Yesaya 9:1-5 | Pdt. Paulus Surya

For to Us a Child Is Born (Listen)

But there will be no gloom for her who was in anguish. In the former time he brought into contempt the land of Zebulun and the land of Naphtali, but in the latter time he has made glorious the way of the sea, the land beyond the Jordan, Galilee of the nations.

  The people who walked in darkness
    have seen a great light;
  those who dwelt in a land of deep darkness,
    on them has light shone.
  You have multiplied the nation;
    you have increased its joy;
  they rejoice before you
    as with joy at the harvest,
    as they are glad when they divide the spoil.
  For the yoke of his burden,
    and the staff for his shoulder,
    the rod of his oppressor,
    you have broken as on the day of Midian.
  For every boot of the tramping warrior in battle tumult
    and every garment rolled in blood
    will be burned as fuel for the fire.

Yesus yang datang sebagai terang dunia adalah sumber sukacita sejati bagi umatNya (lihat Yesaya 9:1-2).
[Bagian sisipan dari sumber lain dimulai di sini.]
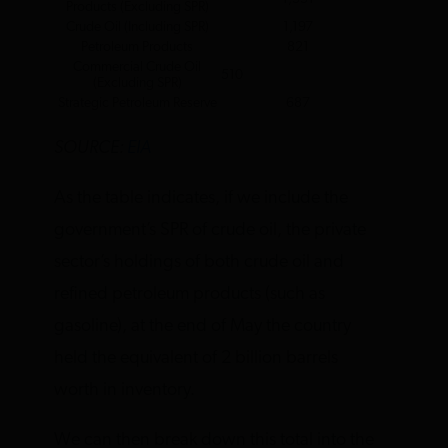
Products (Excluding SPR)
Crude Oil (Including SPR)
1,197
Petroleum Products
821
Commercial Crude Oil
510
(Excluding SPR)
Strategic Petroleum Reserve
687
SOURCE:
EIA
As the table indicates, if we include the
government’s SPR of crude oil, the private
sector’s holdings of both crude oil and
refined petroleum products (such as
gasoline), at the end of May the country
held the equivalent of 2 billion barrels
worth in inventory.
We can then break down this total into the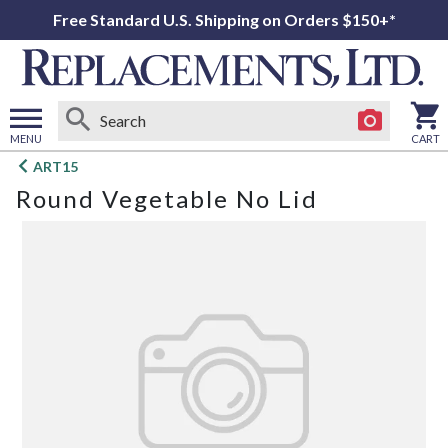
Free Standard U.S. Shipping on Orders $150+*
MENU
CART
Open
ART15
main
Round Vegetable No Lid
menu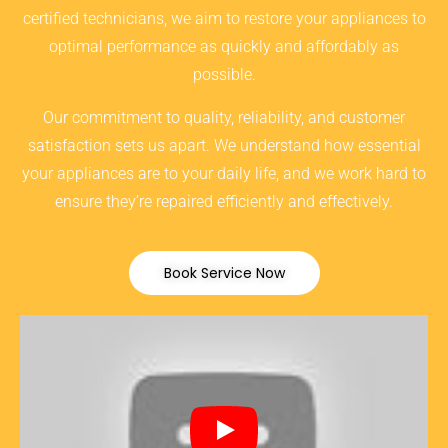
certified technicians, we aim to restore your appliances to
optimal performance as quickly and affordably as
possible.
Our commitment to quality, reliability, and customer
satisfaction sets us apart. We understand how essential
your appliances are to your daily life, and we work hard to
ensure they’re repaired efficiently and effectively.
Book Service Now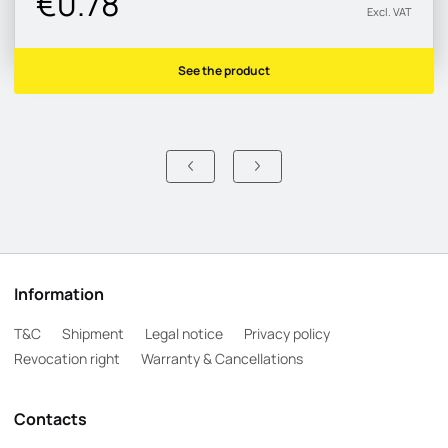
€0.78
Excl. VAT
See the product
Information
T&C
Shipment
Legal notice
Privacy policy
Revocation right
Warranty & Cancellations
Contacts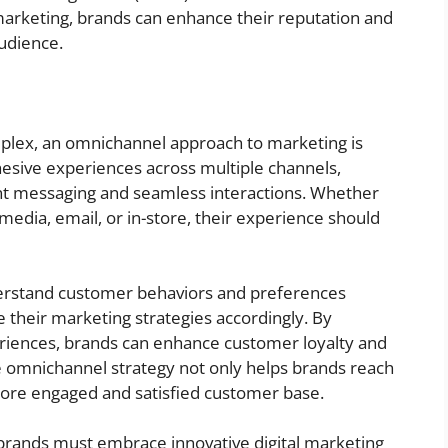
l marketing, brands can enhance their reputation and
audience.
ex, an omnichannel approach to marketing is
hesive experiences across multiple channels,
nt messaging and seamless interactions. Whether
edia, email, or in-store, their experience should
derstand customer behaviors and preferences
 their marketing strategies accordingly. By
periences, brands can enhance customer loyalty and
e omnichannel strategy not only helps brands reach
more engaged and satisfied customer base.
brands must embrace innovative digital marketing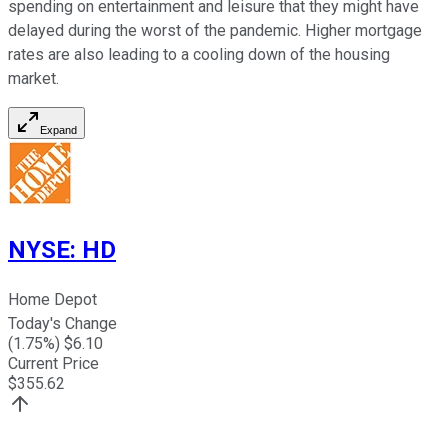
spending on entertainment and leisure that they might have
delayed during the worst of the pandemic. Higher mortgage
rates are also leading to a cooling down of the housing
market.
Expand
NYSE
:
HD
Home Depot
Today's Change
(
1.75
%) $
6.10
Current Price
$
355.62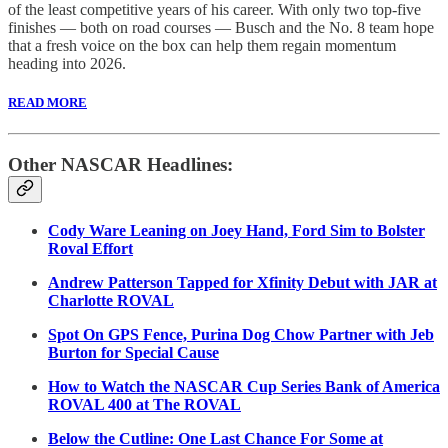
of the least competitive years of his career. With only two top-five
finishes — both on road courses — Busch and the No. 8 team hope
that a fresh voice on the box can help them regain momentum
heading into 2026.
READ MORE
Other NASCAR Headlines:
Cody Ware Leaning on Joey Hand, Ford Sim to Bolster
Roval Effort
Andrew Patterson Tapped for Xfinity Debut with JAR at
Charlotte ROVAL
Spot On GPS Fence, Purina Dog Chow Partner with Jeb
Burton for Special Cause
How to Watch the NASCAR Cup Series Bank of America
ROVAL 400 at The ROVAL
Below the Cutline: One Last Chance For Some at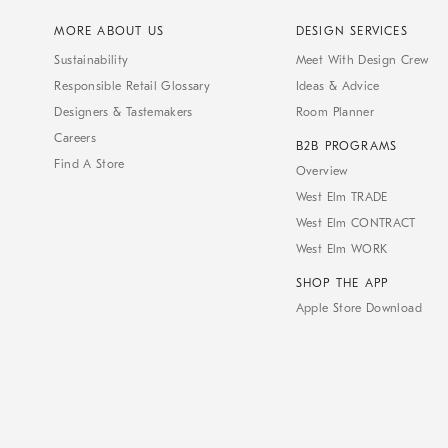
MORE ABOUT US
DESIGN SERVICES
Sustainability
Meet With Design Crew
Responsible Retail Glossary
Ideas & Advice
Designers & Tastemakers
Room Planner
Careers
B2B PROGRAMS
Find A Store
Overview
West Elm TRADE
West Elm CONTRACT
West Elm WORK
SHOP THE APP
Apple Store Download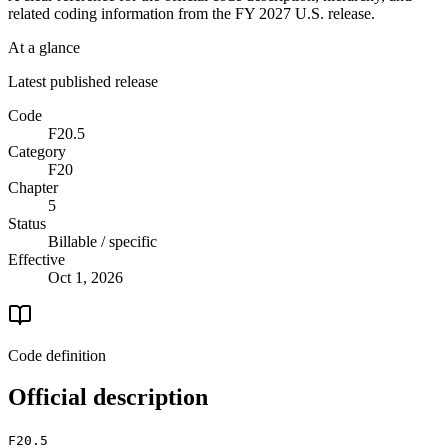
related coding information from the
FY 2027
U.S. release.
At a glance
Latest published release
Code
F20.5
Category
F20
Chapter
5
Status
Billable / specific
Effective
Oct 1, 2026
Code definition
Official description
F20.5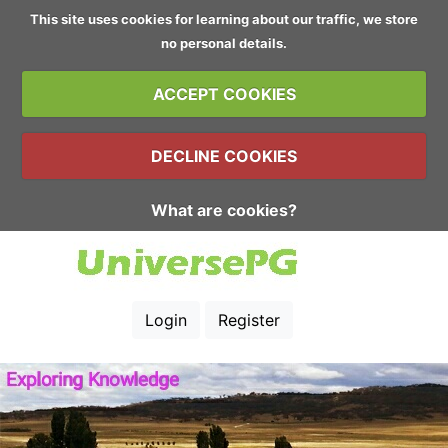
This site uses cookies for learning about our traffic, we store
no personal details.
ACCEPT COOKIES
DECLINE COOKIES
What are cookies?
Login
Register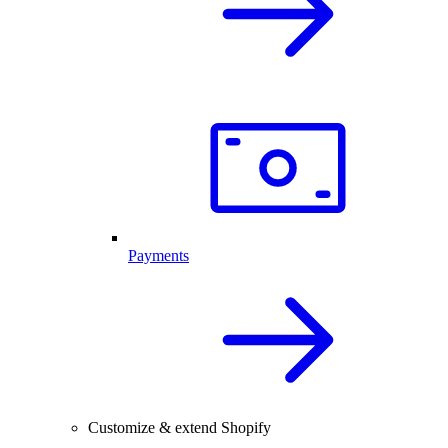
Payments
Customize & extend Shopify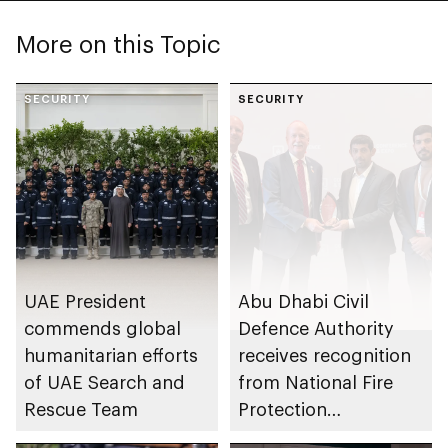
More on this Topic
SECURITY
SECURITY
UAE President
Abu Dhabi Civil
commends global
Defence Authority
humanitarian efforts
receives recognition
of UAE Search and
from National Fire
Rescue Team
Protection
Association in US for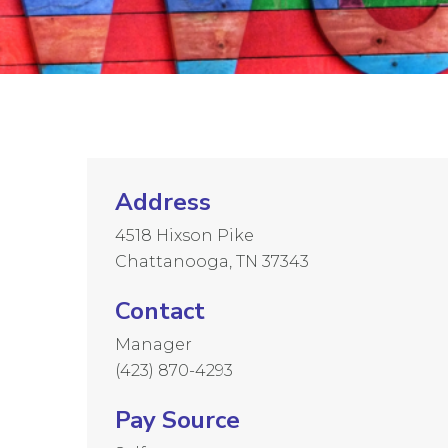
Address
4518 Hixson Pike
Chattanooga, TN 37343
Contact
Manager
(423) 870-4293
Pay Source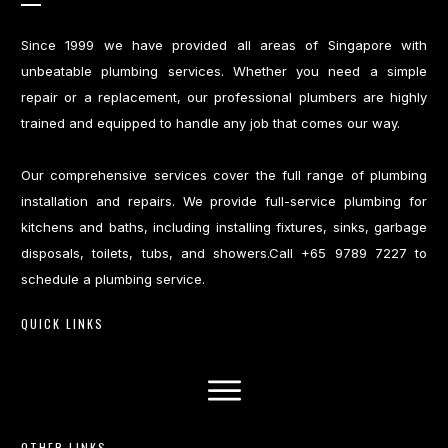
Since 1999 we have provided all areas of Singapore with
unbeatable plumbing services. Whether you need a simple
repair or a replacement, our professional plumbers are highly
trained and equipped to handle any job that comes our way.
Our comprehensive services cover the full range of plumbing
installation and repairs. We provide full-service plumbing for
kitchens and baths, including installing fixtures, sinks, garbage
disposals, toilets, tubs, and showers.Call +65 9789 7227 to
schedule a plumbing service.
QUICK LINKS
OTHER LINKS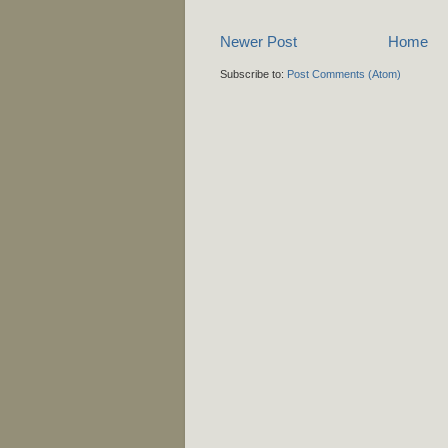
Newer Post
Home
Subscribe to:
Post Comments (Atom)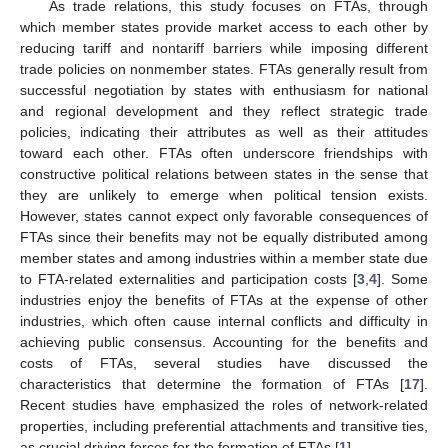
As trade relations, this study focuses on FTAs, through
which member states provide market access to each other by
reducing tariff and nontariff barriers while imposing different
trade policies on nonmember states. FTAs generally result from
successful negotiation by states with enthusiasm for national
and regional development and they reflect strategic trade
policies, indicating their attributes as well as their attitudes
toward each other. FTAs often underscore friendships with
constructive political relations between states in the sense that
they are unlikely to emerge when political tension exists.
However, states cannot expect only favorable consequences of
FTAs since their benefits may not be equally distributed among
member states and among industries within a member state due
to FTA-related externalities and participation costs [
3
,
4
]. Some
industries enjoy the benefits of FTAs at the expense of other
industries, which often cause internal conflicts and difficulty in
achieving public consensus. Accounting for the benefits and
costs of FTAs, several studies have discussed the
characteristics that determine the formation of FTAs [
17
].
Recent studies have emphasized the roles of network-related
properties, including preferential attachments and transitive ties,
as crucial driving forces for the formation of FTAs [
1
].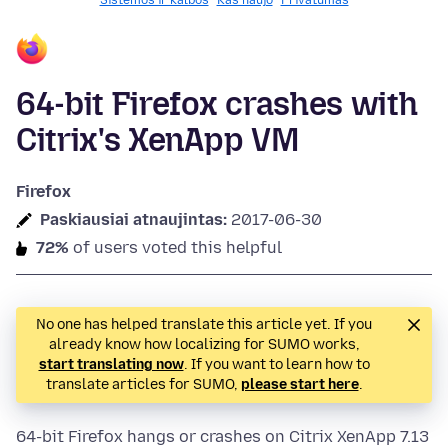
Sistemos ir kalbos
Kas naujo
Privatumas
64-bit Firefox crashes with
Citrix's XenApp VM
Firefox
Paskiausiai atnaujintas:
2017-06-30
72%
of users voted this helpful
No one has helped translate this article yet. If you
already know how localizing for SUMO works,
start translating now
. If you want to learn how to
translate articles for SUMO,
please start here
.
64-bit Firefox hangs or crashes on Citrix XenApp 7.13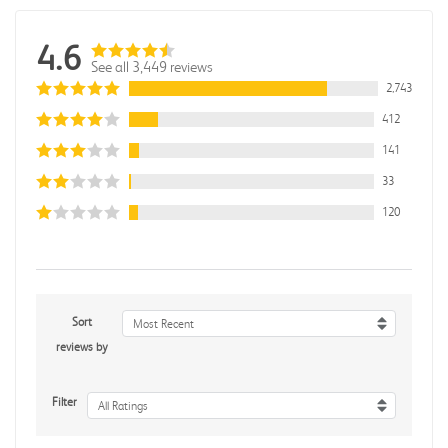
4.6
See all 3,449 reviews
2,743
412
141
33
120
Sort
Most Recent
reviews by
Filter
All Ratings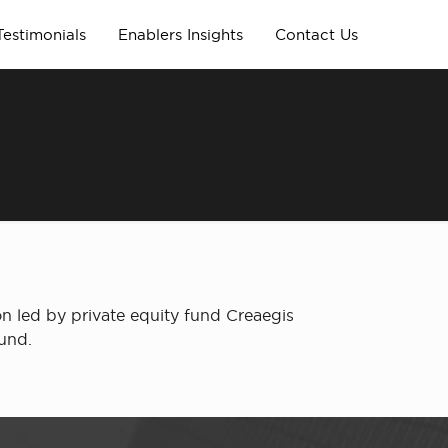
Testimonials
Enablers Insights
Contact Us
n led by private equity fund Creaegis
ound.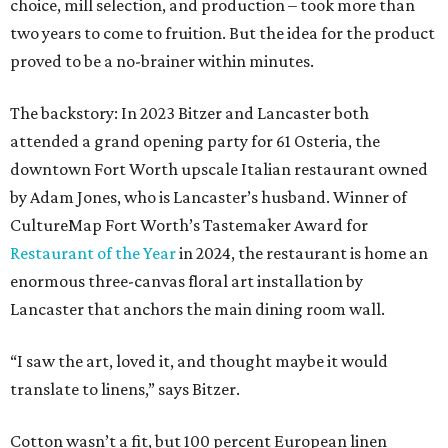
choice, mill selection, and production – took more than
two years to come to fruition. But the idea for the product
proved to be a no-brainer within minutes.
The backstory: In 2023 Bitzer and Lancaster both
attended a grand opening party for 61 Osteria, the
downtown Fort Worth upscale Italian restaurant owned
by Adam Jones, who is Lancaster’s husband. Winner of
CultureMap Fort Worth’s Tastemaker Award for
Restaurant of the Year
in 2024, the restaurant is home an
enormous three-canvas floral art installation by
Lancaster that anchors the main dining room wall.
“I saw the art, loved it, and thought maybe it would
translate to linens,” says Bitzer.
Cotton wasn’t a fit, but 100 percent European linen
Mengapa Yesus menjadi sukacita sejati bagi kita?

Ia membebaskan kita dari perbudakan dosa (ayat 3)
Istilah “kuk, gandar, dan tongkat” menunjuk pada perbudakan di Mesir. Hal ini dapat kita lihat dalam kitab Keluaran. “Pada hari kekalahan Midian”, ini menunjuk pada peristiwa Gideon dengan 300 orang yang mengalahkan ribuan tentara Midian. Yesaya memakai gambarangambaran ini untuk menunjuk pada Yesus yang melepaskan umatNya dari belenggu perbudakan dosa (lihat Roma 6:18).

Ia mengalahkan musuh untuk memberi kita kemenangan (ayat 4)
Ungkapan dalam ayat 4 ini menunjukkan bahwa peperangan telah selesai dan musuh sudah dikalahkan. Secara rohani, musuh umat Tuhan adalah iblis. Kedatangan Yesus ke dunia mengalahkan musuh utama kita yaitu si iblis (lihat Kolose 2:15 & 1 Yohanes 3:8b). Meskipun iblis sudah dikalahkan, namun selama Yesus belum datang kedua kalinya, kita harus tetap berhati-hati terhadap tipu muslihatnya yang dapat menjatuhkan kita (lihat Yakobus 4:7).

Ia memerintah kita selamanya (ayat 5)
Yesus sebagai Mesias memiliki sebutan: Penasihat Ajaib (memimpin hidup kita tanpa salah), Allah yang perkasa (Ia manusia 100% sekaligus Allah 100%), Bapa yang kekal (Ia bukan Allah Bapa tetapi berfungsi sebagai bapa bagi umatNya), Raja Damai (memberi damai yang sejati). Kebenaran ini sudah seharusnya menjadi sumber sukacita kita, karena di tengah masalah hidup kita, kita tahu Ia memerintah hidup kita tanpa salah.